It’s a matter of time before other insurers follow Lloyd’s example and reduce their exposure in the eurozone

In one of the most telling moves since the start of the eurozone debt crisis, Lloyd’s chief executive Richard Ward has revealed that the London market has reduced its exposure to Europe.

And amid fears of a Greek exit and the collapse of the euro, Ward last week confirmed that Lloyd’s has a back-up plan in place to switch settlement to other currencies in the event of Greece pulling out.

But, more worryingly, he also revealed that Lloyd’s was prepared to take writedowns on its £58.9bn investment portfolio if the currency collapses.

There were some words of encouragement, however. Ward does not believe Greece’s departure would cause the eurozone to fall apart, but he added Lloyd’s would be prepared for that eventuality.

The eurozone’s woes have hit home in recent weeks with UK insurers as the crisis has escalated. Aviva, which is heavily exposed on the continent, announced plans to sell its Sri Lankan and South Korean businesses to bolster its capital buffers.

As late as last week, rating agency Fitch sent out a timely reminder, flagging up Aviva and Allianz’s eurozone debt exposures, with the former having significant exposure to Italy via its subsidiary, and Allianz Italy carrying a large portion of Italian sovereign debt.

Groupama also suffered a €1.76bn (£1.40bn) loss in 2011, primarily due to write-downs on Greek debt and losses on equity holdings.
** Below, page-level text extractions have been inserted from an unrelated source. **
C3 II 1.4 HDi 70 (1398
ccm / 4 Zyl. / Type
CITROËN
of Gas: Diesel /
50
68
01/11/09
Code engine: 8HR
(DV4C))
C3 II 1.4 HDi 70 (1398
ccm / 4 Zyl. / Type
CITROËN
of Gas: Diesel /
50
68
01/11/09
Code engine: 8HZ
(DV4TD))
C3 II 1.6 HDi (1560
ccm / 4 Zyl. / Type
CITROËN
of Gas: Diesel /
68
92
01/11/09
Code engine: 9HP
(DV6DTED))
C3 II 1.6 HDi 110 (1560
One thing is certain – the eurozone crisis will get worse before it gets better for insurers, and it wouldn’t be a surprise to see more companies taking big writedowns on their investments across the continent as they seek to de-risk their portfolios.
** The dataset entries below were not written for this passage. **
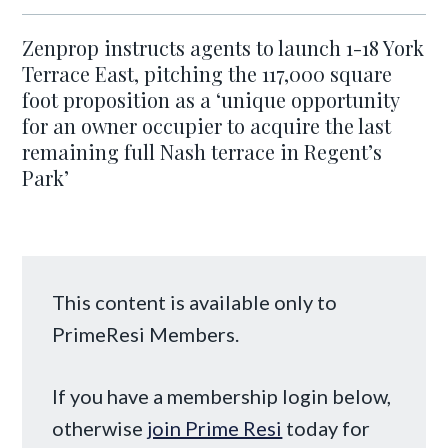
Zenprop instructs agents to launch 1-18 York
Terrace East, pitching the 117,000 square
foot proposition as a ‘unique opportunity
for an owner occupier to acquire the last
remaining full Nash terrace in Regent’s
Park’
This content is available only to
PrimeResi Members.
If you have a membership login below,
otherwise
join Prime Resi
today for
Those insurers willing to adopt a wait-and-see approach are playing a deadly game. But there could be significant rewards for those willing to hold their nerves if and when Europe returns to stability.

Cobra deal deadline slips

In other news, the deadline for Alto Intermediary Group’s takeover deal of Cobra, due to expire today, has been put back to 7 June to give the company more time to arrange financing.

While it seems a deal could be on the cards, Cobra’s members will have to wait another week to have their future decided.